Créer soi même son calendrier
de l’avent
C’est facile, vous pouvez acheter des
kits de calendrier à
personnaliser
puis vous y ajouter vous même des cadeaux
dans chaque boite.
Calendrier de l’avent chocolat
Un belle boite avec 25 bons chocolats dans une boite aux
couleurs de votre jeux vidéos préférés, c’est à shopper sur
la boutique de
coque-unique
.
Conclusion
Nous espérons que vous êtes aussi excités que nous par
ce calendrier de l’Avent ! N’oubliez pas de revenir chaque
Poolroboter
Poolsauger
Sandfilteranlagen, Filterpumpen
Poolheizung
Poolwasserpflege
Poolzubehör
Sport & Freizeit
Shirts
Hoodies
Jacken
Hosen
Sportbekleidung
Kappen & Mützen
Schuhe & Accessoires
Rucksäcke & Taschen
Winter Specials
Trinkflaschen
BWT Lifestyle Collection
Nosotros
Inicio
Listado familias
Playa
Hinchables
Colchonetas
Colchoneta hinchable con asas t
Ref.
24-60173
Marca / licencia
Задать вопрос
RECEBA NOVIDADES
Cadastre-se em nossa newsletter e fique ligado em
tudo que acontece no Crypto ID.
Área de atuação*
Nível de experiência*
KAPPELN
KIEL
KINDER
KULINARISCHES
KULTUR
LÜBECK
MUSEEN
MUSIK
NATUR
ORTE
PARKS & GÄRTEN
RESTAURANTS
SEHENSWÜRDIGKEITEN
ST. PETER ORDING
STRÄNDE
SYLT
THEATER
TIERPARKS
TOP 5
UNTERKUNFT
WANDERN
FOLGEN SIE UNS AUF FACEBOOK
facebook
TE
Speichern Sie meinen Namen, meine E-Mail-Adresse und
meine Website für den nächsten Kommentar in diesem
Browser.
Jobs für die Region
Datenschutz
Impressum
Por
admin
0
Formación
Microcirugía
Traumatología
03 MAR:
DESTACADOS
******
-- Task objective --
Every line of the records containing the word "chaque" must appear in the answer.

-- Result of this exercise --
dans chaque boite.
ce calendrier de l’Avent ! N’oubliez pas de revenir chaque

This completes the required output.